Il progetto è stato promosso dalla Consulta delle Elette e ha l’obiettivo di accompagnare studentesse e studenti in un percorso che porti ad una presa di coscienza dei ruoli e delle relazioni di genere, inquadrandoli nel contesto storico, sociale e culturale. Si punterà, inoltre, al raggiungimento di una maggiore consapevolezza rispetto alle forme di violenza economica, fisica o psicologica che si possono innestare in un quadro di relazioni non corrette.

La decisione di coinvolgere direttamente le scuole nasce da un’analisi sugli stereotipi di genere tra i giovani. L’indagine sullo “Stato dell’adolescenza 2023” condotta dal Cnr segnala come solo il 22,2% degli adolescenti sia esente dalla stereotipia di genere, mentre il 29,3% ne presenta un medio-alto livello e il 48,5% un basso livello. L’aspetto formativo è determinante al fine di creare quella “Coscienza Comune” che non è solo un antidoto alla violenza di genere, i cui casi si ripetono con drammatica frequenza, ma anche uno stimolo ad una crescita socio culturale ed economica. Basti pensare al divario salariale tra uomini e donne e alla scarsa presenza di donne in numerosi ambiti delle attività umane come dimostra il gender gap che si registra in Italia per quanto riguarda le lauree STEM (Scienza, Tecnologia, Ingegneria e Matematica). Non a caso Piano Nazionale di Ripresa e Resilienza inserisce la parità di genere tra le priorità dell’asse strategico dell’inclusione sociale.
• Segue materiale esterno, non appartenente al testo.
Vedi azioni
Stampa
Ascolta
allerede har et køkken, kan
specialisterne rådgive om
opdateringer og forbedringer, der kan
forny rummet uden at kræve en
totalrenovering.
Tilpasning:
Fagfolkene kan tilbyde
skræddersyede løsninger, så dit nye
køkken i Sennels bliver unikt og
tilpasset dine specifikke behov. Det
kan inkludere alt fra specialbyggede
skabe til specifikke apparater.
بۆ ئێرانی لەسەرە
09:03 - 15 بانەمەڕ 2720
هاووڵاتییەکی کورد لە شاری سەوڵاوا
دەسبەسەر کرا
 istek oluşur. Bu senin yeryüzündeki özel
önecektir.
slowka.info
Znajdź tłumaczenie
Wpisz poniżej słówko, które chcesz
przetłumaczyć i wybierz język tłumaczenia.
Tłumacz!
Nel progetto “Coscienza Comune” saranno coinvolte studentesse e studenti delle scuole secondarie di I e II grado. Gli istituti scolastici che aderiranno potranno approfondire una specifica tematica tra coscienza di sé, coscienza storica, critica, pubblica e civica. Insieme agli esperti del Comune, inoltre, dovranno co-progettare delle azioni o dei prodotti creativi (rappresentazioni teatrali, cortometraggi, reportage giornalistici, mostre, flash mob) che sintetizzino le riflessioni svolte sulla tematica scelta.
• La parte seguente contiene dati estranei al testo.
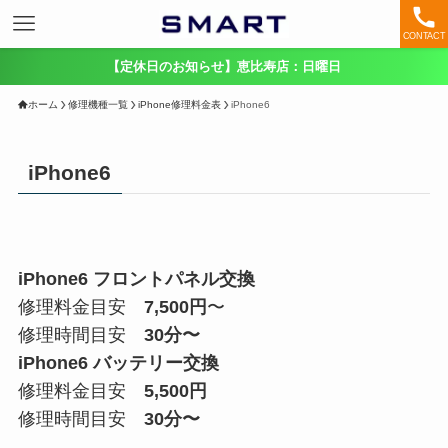
CONTACT
【定休日のお知らせ】恵比寿店：日曜日
ホーム
修理機種一覧
iPhone修理料金表
iPhone6
iPhone6
iPhone6 フロントパネル交換
修理料金目安
7,500円
〜
修理時間目安
30分〜
iPhone6 バッテリー交換
修理料金目安
5,500円
修理時間目安
30分〜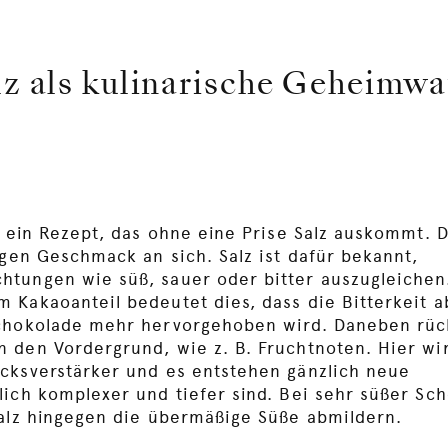
lz als kulinarische Geheimwa
m ein Rezept, das ohne eine Prise Salz auskommt. D
igen Geschmack an sich. Salz ist dafür bekannt,
tungen wie süß, sauer oder bitter auszugleichen
 Kakaoanteil bedeutet dies, dass die Bitterkeit a
Schokolade mehr hervorgehoben wird. Daneben rü
 den Vordergrund, wie z. B. Fruchtnoten. Hier wir
cksverstärker und es entstehen gänzlich neue
lich komplexer und tiefer sind. Bei sehr süßer Sc
Salz hingegen die übermäßige Süße abmildern.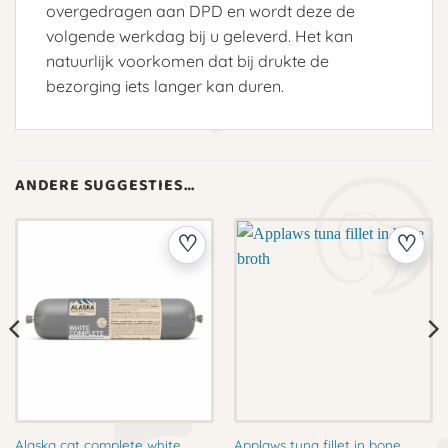
overgedragen aan DPD en wordt deze de
volgende werkdag bij u geleverd. Het kan
natuurlijk voorkomen dat bij drukte de
bezorging iets langer kan duren.
ANDERE SUGGESTIES…
Applaws tuna fillet in bone
Alaska cat complete white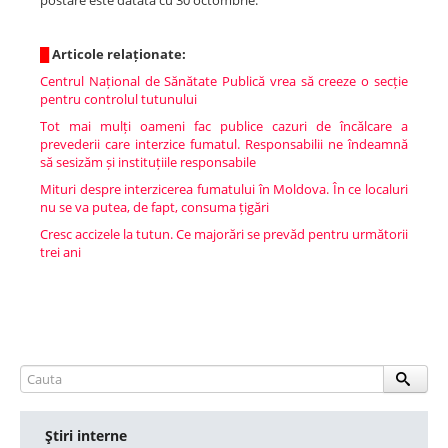
postare este datată cu 30 octombrie.
█
Articole relaționate:
Centrul Național de Sănătate Publică vrea să creeze o secție
pentru controlul tutunului
Tot mai mulți oameni fac publice cazuri de încălcare a
prevederii care interzice fumatul. Responsabilii ne îndeamnă
să sesizăm și instituțiile responsabile
Mituri despre interzicerea fumatului în Moldova. În ce localuri
nu se va putea, de fapt, consuma țigări
Cresc accizele la tutun. Ce majorări se prevăd pentru următorii
trei ani
Ştiri interne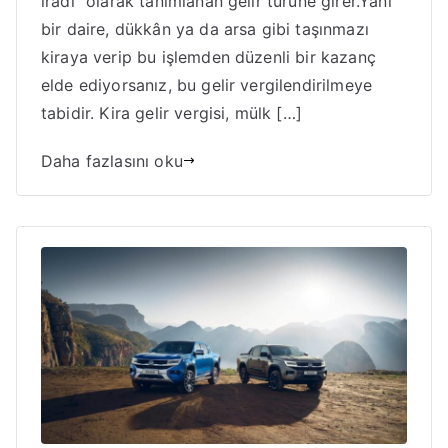
iradı” olarak tanımlanan gelir türüne girer.Yani
bir daire, dükkân ya da arsa gibi taşınmazı
kiraya verip bu işlemden düzenli bir kazanç
elde ediyorsanız, bu gelir vergilendirilmeye
tabidir. Kira gelir vergisi, mülk […]
Daha fazlasını oku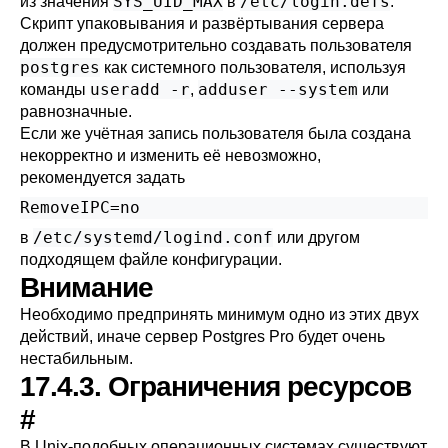
SYS_UID_MAX
/etc/login.defs
из значения
в
.
Скрипт упаковывания и развёртывания сервера
должен предусмотрительно создавать пользователя
postgres
как системного пользователя, используя
useradd -r
adduser --system
команды
,
или
равнозначные.
Если же учётная запись пользователя была создана
некорректно и изменить её невозможно,
рекомендуется задать
RemoveIPC=no
/etc/systemd/logind.conf
в
или другом
подходящем файле конфигурации.
Внимание
Необходимо предпринять минимум одно из этих двух
действий, иначе сервер Postgres Pro будет очень
нестабильным.
17.4.3. Ограничения ресурсов
#
В Unix-подобных операционных системах существуют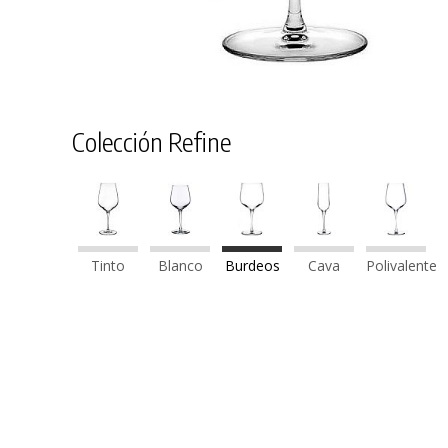
Colección Refine
Tinto
Blanco
Burdeos
Cava
Polivalente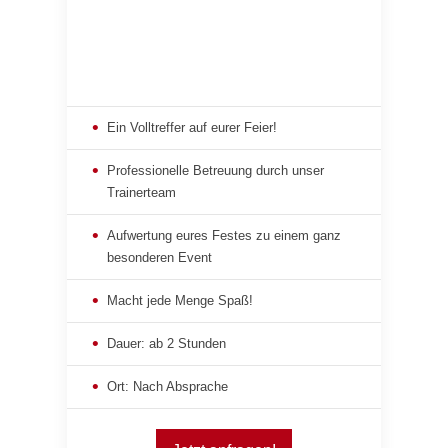
Ein Volltreffer auf eurer Feier!
Professionelle Betreuung durch unser
Trainerteam
Aufwertung eures Festes zu einem ganz
besonderen Event
Macht jede Menge Spaß!
Dauer: ab 2 Stunden
Ort: Nach Absprache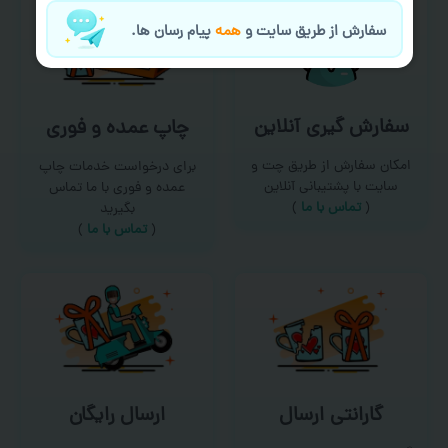
سفارش از طریق سایت و
همه
پیام رسان ها.
سفارش گیری آنلاین
چاپ عمده و فوری
امکان سفارش از طریق چت و
برای درخواست خدمات چاپ
سایت با پشتیبانی آنلاین
عمده و فوری با ما تماس
(
تماس با ما‌
)
بگیرید
(
تماس با ما
)
گارانتی ارسال
ارسال رایگان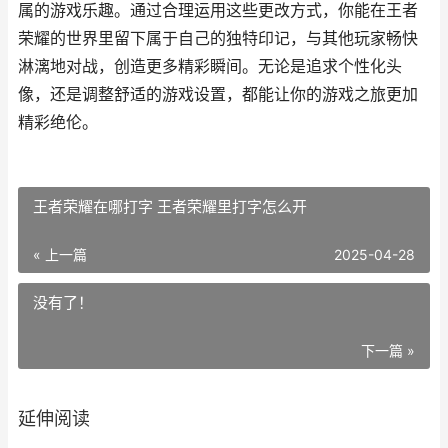
属的游戏乐趣。通过合理运用这些更改方式，你能在王者
荣耀的世界里留下属于自己的独特印记，与其他玩家畅快
淋漓地对战，创造更多精彩瞬间。无论是追求个性化头
像，还是调整舒适的游戏设置，都能让你的游戏之旅更加
精彩绝伦。
王者荣耀在哪打字 王者荣耀里打字怎么开
« 上一篇
2025-04-28
没有了！
下一篇 »
延伸阅读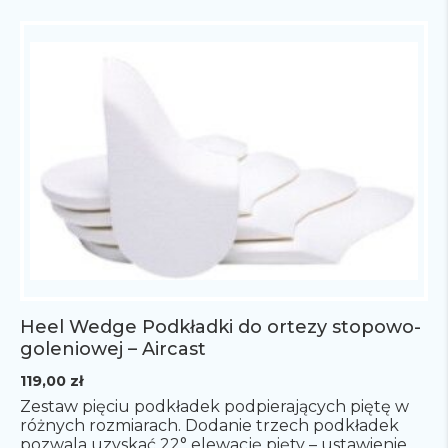
Heel Wedge Podkładki do ortezy stopowo-
goleniowej – Aircast
119,00
zł
Zestaw pięciu podkładek podpierających piętę w
różnych rozmiarach. Dodanie trzech podkładek
pozwala uzyskać 22° elewację pięty – ustawienie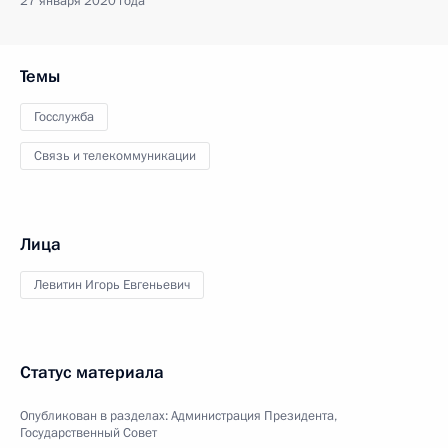
27 января 2020 года
Темы
Госслужба
Связь и телекоммуникации
Лица
Левитин Игорь Евгеньевич
Статус материала
Опубликован в разделах:
Администрация Президента
,
Государственный Совет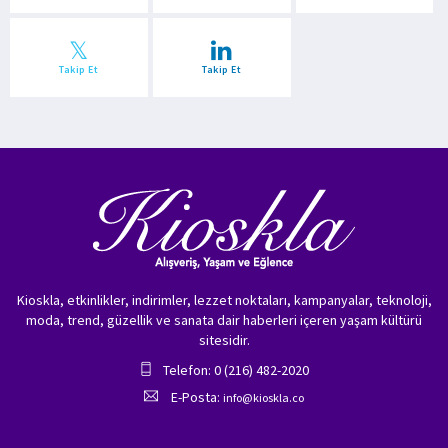
Takip Et
Takip Et
Kioskla, etkinlikler, indirimler, lezzet noktaları, kampanyalar, teknoloji,
moda, trend, güzellik ve sanata dair haberleri içeren yaşam kültürü
sitesidir.
Telefon: 0 (216) 482-2020
E-Posta:
info@kioskla.co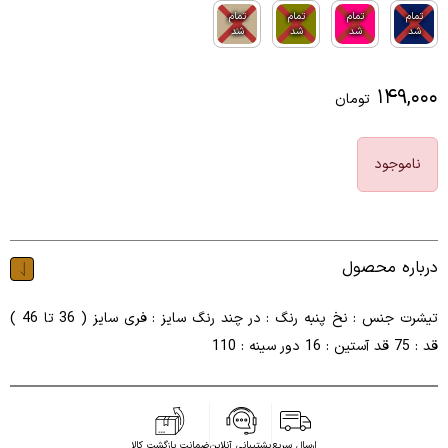
تمام
تمام
تمام
تمام
شد
شد
شد
شد
۱۴۹,۰۰۰
تومان
ناموجود
درباره محصول
تیشرت جنس : نخ پنبه رنگ : در چند رنگ سایز : فری سایز ( 36 تا 46 )
قد : 75 قد آستین : 16 دور سینه : 110
ارسال سریع
پشتیبانی آنلاین
ضمانت بازگشت کالا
Le attività laboratoriali nelle scuole si svolgeranno da gennaio a maggio. Previsti anche incontri tematici con esperti. A giugno prossimo ci sarà una rassegna dei prodotti finali.

“Avviamo un percorso che abbiamo chiamato ‘Coscienza comune’ perché – ha spiegato l’assessora Striano – consente ai ragazzi di prendere coscienza di quelli che sono gli stereotipi di genere e di quelle che sono le conquiste che le donne hanno raggiunto nella storia, ma anche del rischio di perdere tutto quello che è stato ottenuto. Realizziamo insieme alle scuole dei progetti i cui risultati saranno condivisi con gli istituti partecipanti e saranno poi messi a disposizione anche delle altre scuole”.

“Rispetto al fenomeno della violenza di genere – ha osservato l’assessora Ferrante – abbiamo capito che oltre ad attivare tutte le forme di tutela per le donne che ne sono vittime, si deve intervenire molto prima se si vuole interrompere il fenomeno. Ci sono episodi che sono forme di violenza che, però, non tutti i bambini e i ragazzi riconoscono come tali. È importante, quindi, parlare con loro e lavorare con la loro sensibilità”.

“Questo progetto – ha spiegato la consigliera Maisto – è stata una delle prime proposte che ho presentato come Presidente della Consulta delle Elette e il suo avvio dimostra la sensibilità politica e soprattutto umana dell’Amministrazione Manfredi rispetto a temi che sono una piaga della nostra società come la violenza sulle donne e la disparità di genere. È un progetto che mira alla prevenzione perché solo prevenzione e repressione insieme possono tentare di risolvere questo problema. Bisogna entrare nelle scuole e formare i giovani al rispetto della libertà dell’altro”.